『ハクソー・リッジ』

 沖縄戦の前田高地(ハクソー・リッジ)の戦いに参加した良心的兵役拒否者で銃を持たない衛生兵デズモンド・ドスの活躍をメル・ギブソン監督が描いた映画。
 メル・ギブソンといえば、監督としては『パッション』や『ブレイブ・ハート』を撮っており、残酷さの中での信念や信仰を描く監督という印象なのですが、そういった意味ではこの題材はまさにうってつけでした。


 デズモンドは、第一次世界大戦に従軍しそこで親友を亡くしたことでアル中になってしまった父、信仰心の厚い母、兄とともに育つが、幼いころに喧嘩で兄を殺しかけてしまい、以後、「汝殺すなかれ」という戒めを心に刻み、信仰心の厚い人間として育ちます。
 第二次世界大戦が始まると、デズモンドは良心的兵役拒否者ながら、衛生兵であれば参加できるのではないかと考え志願します。
 ところが、銃を持とうとしないデズモンドに対して上官や同じ舞台の兵士たちはつらくあたり、なんとかしてデズモンドを除隊させようとします。

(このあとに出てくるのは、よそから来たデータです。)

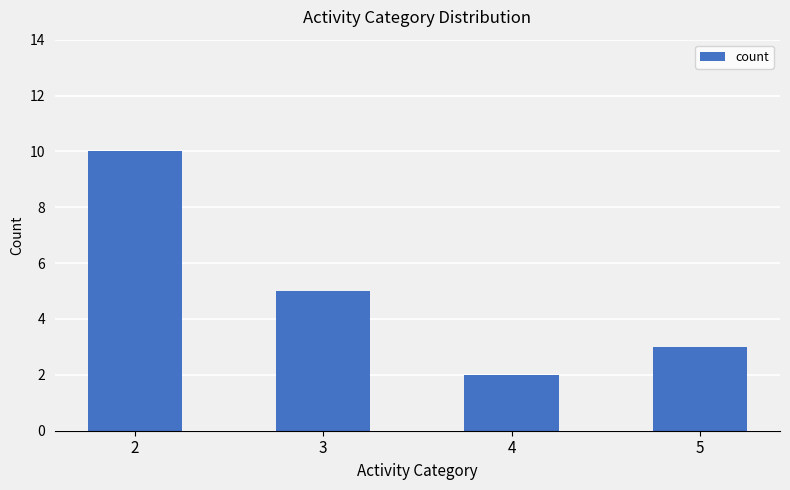

Reading left to right, list all the values displayed in this chart.

10	5	2	3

 見る前は沖縄戦のシーンがずっと続くのかと思ってましたが、実は戦場に行くまでのシーンが結構長い。「銃を持たない」という信念を貫こうとするデズモンドの強さと葛藤を丁寧に描いています。
 第二次世界大戦を舞台にした映画で主人公が宗教的な人物をというとテレンス・マリックの『シン・レッド・ライン』が思い浮かびますが、デズモンドに『シン・レッド・ライン』の主人公のような浮遊したような感じはなく、明確な信仰をもった人間として描かれています。


 そして、後半はいきなり沖縄戦。ここの激しい戦闘シーンはかなりの迫力で、それこそ『プライベート・ライアン』の上陸シーンあたりを思い起こさせます。
 銃撃に手榴弾火炎放射器に銃剣と、さまざまな兵器が使われ、さらに米兵と日本兵が入り混じる戦闘の様子は近年の戦争映画の中でもかなりのものだと思います。
 日本兵に関しては、基本的に「理解不能」な存在として描かれていますが、それだけに米兵が直面した恐怖というのも伝わってきます。


 ただ、やはりこの映画は宗教映画でもあって、地獄のような戦闘の中でもデズモンドの「信仰」は揺らぎません。塚本晋也の『野火』では戦場という地獄の中で人間性が溶解していきましたけど、メル・ギブソンの映画の中では地獄の中でも「信仰」は揺らぎませんし、「信仰」こそが地獄の中に生きる道なのです。
 このあたりは『父親たちの星条旗』や『アメリカン・スナイパー』で「壊れていく英雄」を描いたクリント・イーストウッドとも対照的だと思います。


 ラストの戦闘シーンは明らかに宗教画を意識している感じで、最後の単価を下ろすシーンは完全に十字架降架ですし、戦闘シーンには宗教画から影響を受けていると思われる藤田嗣治戦争画アッツ島玉砕」とかを思い出すようなカットもありました。
 

 メル・ギブソンの描く世界観というか宗教観に完全に納得させられるわけではないのですが、戦争映画としてはよく出来ていると思いますし、一つの道を示した映画としても強い力を持っていると思います。